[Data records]
Start of Block
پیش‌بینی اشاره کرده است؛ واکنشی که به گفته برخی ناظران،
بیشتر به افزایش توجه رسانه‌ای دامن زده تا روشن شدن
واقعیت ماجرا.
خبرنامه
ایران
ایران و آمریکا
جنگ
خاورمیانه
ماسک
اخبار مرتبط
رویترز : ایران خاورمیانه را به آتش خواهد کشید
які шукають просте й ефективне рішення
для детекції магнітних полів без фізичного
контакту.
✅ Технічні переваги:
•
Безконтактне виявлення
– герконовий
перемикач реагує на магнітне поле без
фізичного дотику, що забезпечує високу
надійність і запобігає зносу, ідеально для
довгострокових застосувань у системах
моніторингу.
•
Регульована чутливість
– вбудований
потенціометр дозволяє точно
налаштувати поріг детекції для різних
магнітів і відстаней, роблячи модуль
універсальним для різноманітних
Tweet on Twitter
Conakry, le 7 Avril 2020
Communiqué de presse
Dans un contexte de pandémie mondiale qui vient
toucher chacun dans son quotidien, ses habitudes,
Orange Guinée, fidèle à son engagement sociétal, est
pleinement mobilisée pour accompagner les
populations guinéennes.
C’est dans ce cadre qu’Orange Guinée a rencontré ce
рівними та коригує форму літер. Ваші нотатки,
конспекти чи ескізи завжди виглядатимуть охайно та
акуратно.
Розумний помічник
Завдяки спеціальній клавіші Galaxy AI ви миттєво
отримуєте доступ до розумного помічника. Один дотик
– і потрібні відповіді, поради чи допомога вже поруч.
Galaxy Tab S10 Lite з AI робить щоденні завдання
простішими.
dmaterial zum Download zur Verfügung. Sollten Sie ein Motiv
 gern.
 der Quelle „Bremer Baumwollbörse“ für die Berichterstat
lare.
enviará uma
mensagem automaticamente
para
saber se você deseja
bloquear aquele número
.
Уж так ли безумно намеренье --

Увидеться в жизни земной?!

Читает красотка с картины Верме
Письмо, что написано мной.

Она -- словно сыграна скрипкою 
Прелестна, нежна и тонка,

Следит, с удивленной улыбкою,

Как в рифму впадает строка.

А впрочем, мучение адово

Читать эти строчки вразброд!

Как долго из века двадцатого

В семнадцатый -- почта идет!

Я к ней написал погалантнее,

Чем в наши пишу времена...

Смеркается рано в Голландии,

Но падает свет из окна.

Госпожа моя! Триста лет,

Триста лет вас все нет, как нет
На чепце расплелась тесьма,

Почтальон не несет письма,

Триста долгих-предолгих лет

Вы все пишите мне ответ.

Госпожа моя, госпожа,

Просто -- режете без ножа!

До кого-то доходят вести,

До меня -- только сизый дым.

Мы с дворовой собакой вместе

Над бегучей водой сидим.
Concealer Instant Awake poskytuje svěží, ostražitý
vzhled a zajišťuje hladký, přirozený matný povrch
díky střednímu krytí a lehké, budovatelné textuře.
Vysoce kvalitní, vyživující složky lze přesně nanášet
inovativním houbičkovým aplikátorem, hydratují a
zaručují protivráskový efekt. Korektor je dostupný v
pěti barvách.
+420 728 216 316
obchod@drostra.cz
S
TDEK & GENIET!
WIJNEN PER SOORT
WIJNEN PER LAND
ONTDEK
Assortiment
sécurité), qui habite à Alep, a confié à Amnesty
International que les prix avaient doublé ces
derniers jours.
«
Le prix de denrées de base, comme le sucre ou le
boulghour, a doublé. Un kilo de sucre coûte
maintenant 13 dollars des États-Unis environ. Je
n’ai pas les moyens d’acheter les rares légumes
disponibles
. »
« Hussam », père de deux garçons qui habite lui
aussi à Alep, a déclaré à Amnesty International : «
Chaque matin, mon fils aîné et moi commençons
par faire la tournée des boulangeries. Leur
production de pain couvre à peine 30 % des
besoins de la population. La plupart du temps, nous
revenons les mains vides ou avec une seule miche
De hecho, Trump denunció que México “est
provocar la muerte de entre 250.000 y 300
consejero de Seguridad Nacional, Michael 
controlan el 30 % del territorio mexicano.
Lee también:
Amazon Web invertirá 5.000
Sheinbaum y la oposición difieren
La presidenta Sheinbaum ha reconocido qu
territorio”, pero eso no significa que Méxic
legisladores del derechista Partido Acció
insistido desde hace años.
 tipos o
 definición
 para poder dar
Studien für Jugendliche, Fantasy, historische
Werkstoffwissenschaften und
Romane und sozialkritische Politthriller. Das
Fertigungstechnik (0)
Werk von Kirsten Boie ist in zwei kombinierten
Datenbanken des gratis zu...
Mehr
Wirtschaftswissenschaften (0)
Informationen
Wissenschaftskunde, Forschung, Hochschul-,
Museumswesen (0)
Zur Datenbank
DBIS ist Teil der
End of Block
Work order: With no additions or omissions, transcribe every record.

Result of the exercise:
پیش‌بینی اشاره کرده است؛ واکنشی که به گفته برخی ناظران،
بیشتر به افزایش توجه رسانه‌ای دامن زده تا روشن شدن
واقعیت ماجرا.
خبرنامه
ایران
ایران و آمریکا
جنگ
خاورمیانه
ماسک
اخبار مرتبط
رویترز : ایران خاورمیانه را به آتش خواهد کشید
які шукають просте й ефективне рішення
для детекції магнітних полів без фізичного
контакту.
✅ Технічні переваги:
•
Безконтактне виявлення
– герконовий
перемикач реагує на магнітне поле без
фізичного дотику, що забезпечує високу
надійність і запобігає зносу, ідеально для
довгострокових застосувань у системах
моніторингу.
•
Регульована чутливість
– вбудований
потенціометр дозволяє точно
налаштувати поріг детекції для різних
магнітів і відстаней, роблячи модуль
універсальним для різноманітних
Tweet on Twitter
Conakry, le 7 Avril 2020
Communiqué de presse
Dans un contexte de pandémie mondiale qui vient
toucher chacun dans son quotidien, ses habitudes,
Orange Guinée, fidèle à son engagement sociétal, est
pleinement mobilisée pour accompagner les
populations guinéennes.
C’est dans ce cadre qu’Orange Guinée a rencontré ce
рівними та коригує форму літер. Ваші нотатки,
конспекти чи ескізи завжди виглядатимуть охайно та
акуратно.
Розумний помічник
Завдяки спеціальній клавіші Galaxy AI ви миттєво
отримуєте доступ до розумного помічника. Один дотик
– і потрібні відповіді, поради чи допомога вже поруч.
Galaxy Tab S10 Lite з AI робить щоденні завдання
простішими.
dmaterial zum Download zur Verfügung. Sollten Sie ein Motiv
 gern.
 der Quelle „Bremer Baumwollbörse“ für die Berichterstat
lare.
enviará uma
mensagem automaticamente
para
saber se você deseja
bloquear aquele número
.
Уж так ли безумно намеренье --

Увидеться в жизни земной?!

Читает красотка с картины Верме
Письмо, что написано мной.

Она -- словно сыграна скрипкою 
Прелестна, нежна и тонка,

Следит, с удивленной улыбкою,

Как в рифму впадает строка.

А впрочем, мучение адово

Читать эти строчки вразброд!

Как долго из века двадцатого

В семнадцатый -- почта идет!

Я к ней написал погалантнее,

Чем в наши пишу времена...

Смеркается рано в Голландии,

Но падает свет из окна.

Госпожа моя! Триста лет,

Триста лет вас все нет, как нет
На чепце расплелась тесьма,

Почтальон не несет письма,

Триста долгих-предолгих лет

Вы все пишите мне ответ.

Госпожа моя, госпожа,

Просто -- режете без ножа!

До кого-то доходят вести,

До меня -- только сизый дым.

Мы с дворовой собакой вместе

Над бегучей водой сидим.
Concealer Instant Awake poskytuje svěží, ostražitý
vzhled a zajišťuje hladký, přirozený matný povrch
díky střednímu krytí a lehké, budovatelné textuře.
Vysoce kvalitní, vyživující složky lze přesně nanášet
inovativním houbičkovým aplikátorem, hydratují a
zaručují protivráskový efekt. Korektor je dostupný v
pěti barvách.
+420 728 216 316
obchod@drostra.cz
S
TDEK & GENIET!
WIJNEN PER SOORT
WIJNEN PER LAND
ONTDEK
Assortiment
sécurité), qui habite à Alep, a confié à Amnesty
International que les prix avaient doublé ces
derniers jours.
«
Le prix de denrées de base, comme le sucre ou le
boulghour, a doublé. Un kilo de sucre coûte
maintenant 13 dollars des États-Unis environ. Je
n’ai pas les moyens d’acheter les rares légumes
disponibles
. »
« Hussam », père de deux garçons qui habite lui
aussi à Alep, a déclaré à Amnesty International : «
Chaque matin, mon fils aîné et moi commençons
par faire la tournée des boulangeries. Leur
production de pain couvre à peine 30 % des
besoins de la population. La plupart du temps, nous
revenons les mains vides ou avec une seule miche
De hecho, Trump denunció que México “est
provocar la muerte de entre 250.000 y 300
consejero de Seguridad Nacional, Michael 
controlan el 30 % del territorio mexicano.
Lee también:
Amazon Web invertirá 5.000
Sheinbaum y la oposición difieren
La presidenta Sheinbaum ha reconocido qu
territorio”, pero eso no significa que Méxic
legisladores del derechista Partido Acció
insistido desde hace años.
 tipos o
 definición
 para poder dar
Studien für Jugendliche, Fantasy, historische
Werkstoffwissenschaften und
Romane und sozialkritische Politthriller. Das
Fertigungstechnik (0)
Werk von Kirsten Boie ist in zwei kombinierten
Datenbanken des gratis zu...
Mehr
Wirtschaftswissenschaften (0)
Informationen
Wissenschaftskunde, Forschung, Hochschul-,
Museumswesen (0)
Zur Datenbank
DBIS ist Teil der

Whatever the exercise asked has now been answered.